At a glanceWhat: Found Footage Festival When: Sunday, Dec. 7 at 7:30 p.m. Where: Bijou Arts Cinemas, 429 E. 13th Ave. How Much: $10 Details: Be a part of the show by bringing any of your awkward home movies, stolen work-orientation videos, or thrift store finds for a chance to have them included in the next installment of the Found Footage Festival. |
Back in 1991, Nick Prueher and Joe Pickett stumbled across a training video called “Inside and Outside Custodial Duties” at a McDonald’s in their home state of Wisconsin. The bad tracking, rigid acting and absurd premise immediately had them hooked. And since then, the two have collected a mountainous assortment of bizarre videos once lost and forgotten, but re-found for the ironic enjoyment of audiences nationwide.
“A few years ago I found an old video of Arnold Schwarzenegger’s Carnivale in Rio at the Salvation Army,” said Prueher, who works as a producer for “The Colbert Report.” “It had this really young-looking Arnold, and it was just this after dark travel video from 1983 with Arnold basically groping every woman in sight.”
Sunday’s screening will feature the fourth installment of the Found Footage series. Running at about an hour, the final presentation is a mere fraction of the hundreds of discarded videos that Prueher and Pickett picked up from Goodwills, Value Villages and dumpsters across the country. The videos that made the cut are comedic treasures, but it took a lot of digging through trash to find them.
“It’s really not an exact science,” Pruehler said. “A lot of it is just picking up every tape that looks promising and then going back and looking through tape by tape to see what’s good. It’s a needle in a haystack.”
The videos compiled for Found Footage have to follow a simple criteria before they can be included in the show. First, the video has to be a legitimately found, actual piece of video tape – it can’t be taken off the Internet. Second, it must be unintentionally funny.

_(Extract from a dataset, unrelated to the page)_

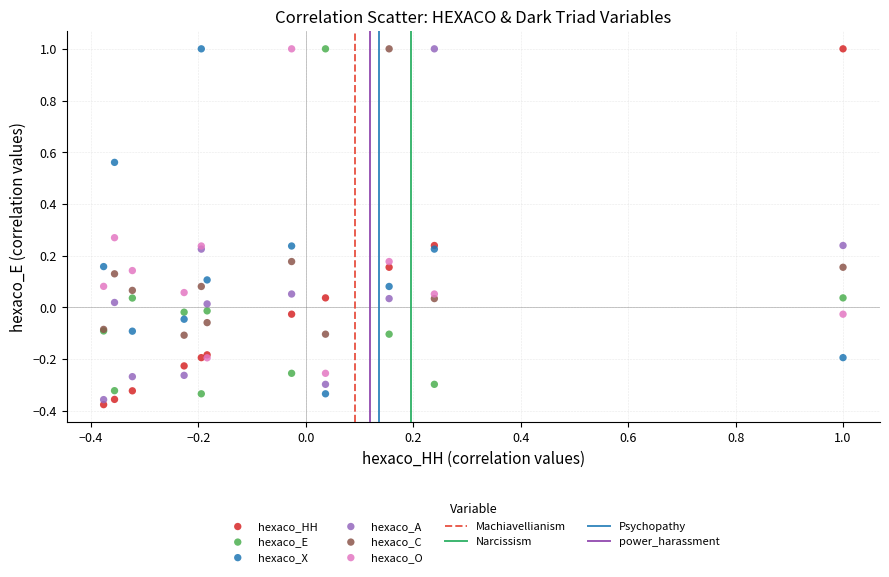

Which series has the largest Y range (max minus min)?

hexaco_HH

“Something we are drawn to is people with a lot of ambition and very little talent,” Prueher said. “And luckily for us, there is no shortage of those people who had access to video equipment.”
Prueher and Pickett will be on hand Sunday to provide live commentary on all of their workplace sexual harassment and feline toilet training videos. They will introduce each video and explain how they found it, then proceed to make fun of it as the clip rolls.
“A lot of these remarks come from just watching these videos, like, dozens of times,” Pruehler said. “Occasionally inspiration strikes and you just shout something out that you found funny.”
The Found Footage Festival will not be just a spectator event. Everybody attending is encouraged to shout out their own insults, inputs and jokes if and when they feel inspired. And if anybody wants to bring in their own found video, Prueher and Pickett would love to have a look.